An unabashed supporter of Australian olive oil, he has offered Pendolino as the venue for the National Olive Oil Show in September. “What’s really prompted it for me is that in the last ten years, the industry has really exploded and people don’t under stand how high the quality (of Australian olive oil) is.”

The restaurant sells around 80 Australian and imported oils, many of them from northern NSW. “Some really fall into the Grand Cru category, and some from Tasmania you won’t see anywhere else on the mainland.”

In L’Olioteca, meaning olive oil library or store, one of the restaurant’s long narrow rooms is lined with shelves filled with oils. Zoccali’s pride and joy is the dispensary, reminiscent of the days in Australia when you could only buy olive oil in a pharmacy. His L’Olioteca brand of olive oil is sold in medicine bottles that customers exchange when they return for a refill. “Once a year I meet with producers to get the blend I want.”

The restaurant’s menu is “strictly Italian”. “Pendolino is not a small restaurant; it em ploys 50 people but I still do quite a few services on the pass,” says Zoccali. “I’m very hands-on. It’s my food. It has a very authentic Italian flavour. We use the best produce we can source from Australia and Italy. We also aim to reduce our carbon footprint—we get as close to Sydney as we can get. Over 30 per cent of our menu is vegetarian, be cause they’re great dishes.”
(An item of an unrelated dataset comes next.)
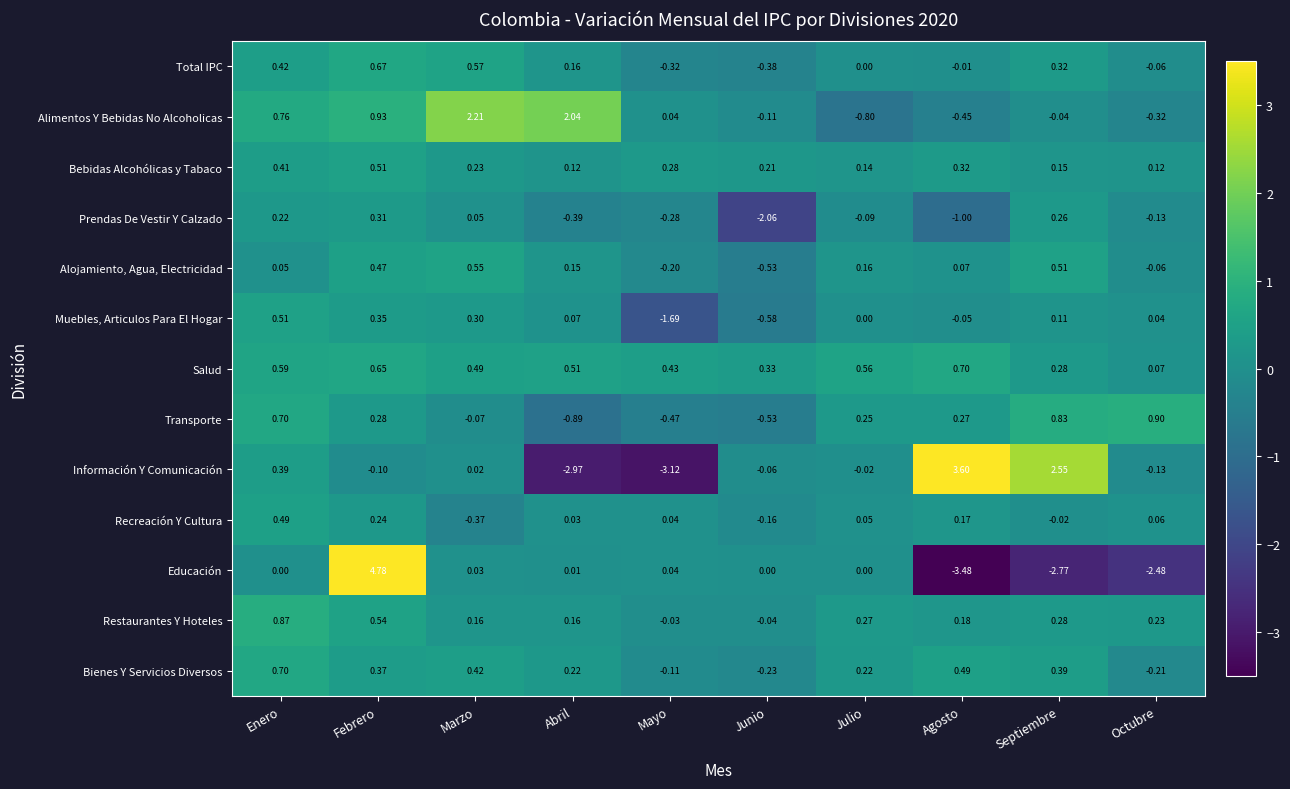

Between Abril and Octubre, which series saw the biggest shift?

Información Y Comunicación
Different olive oils are featured through out the menu and Zoccali says customers “get right into” matching the oils with their dishes. Among the most popular dishes are spinach and cheese ravioli, and spaghetti with barramundi, Spencer Gulf king prawns, olive oil, chilli, garlic and capers.

“We take our pasta extremely seriously. We have a dedicated pasta kitchen upstairs, we use organic flour and eggs, and everything is cooked from scratch.”

The restaurant also has an impressive wine list, with Italian wines representing around 60 to 70 per cent of sales.

Most people would say that Pendolino could not have opened at a worse time, with the pressure on restaurants to remain viable greater than it has ever been. However, the success so far has flown against the predictions of difficult times for top end restaurants. Zoccali says customers keep rolling through the doors.

“The word on the street is that [Sydney] restaurants are down 10 to 20 per cent. That’s not just since the financial crisis. It’s been like that for the whole of last year,” says Zoccali. “But we are trading strongly.”

He says the key to surviving a downturn is to focus on the quality of your product even more. “The secret to success, especially during a downturn, is to be obsessive about your produce because that’s what drives people back,” he says. “You also have to be sensitive about price point. If you undervalue what you do, you miss out on the upper end of the business. And you have to be obsessive about cost management.”

Zoccali says restaurants should be looking to maximise the prices they charge, but he cautions, “it needs to be a value for money proposition”.

“There is price sensitivity. It’s a juggling act but any business has these things to contend with. Consistency is critical.”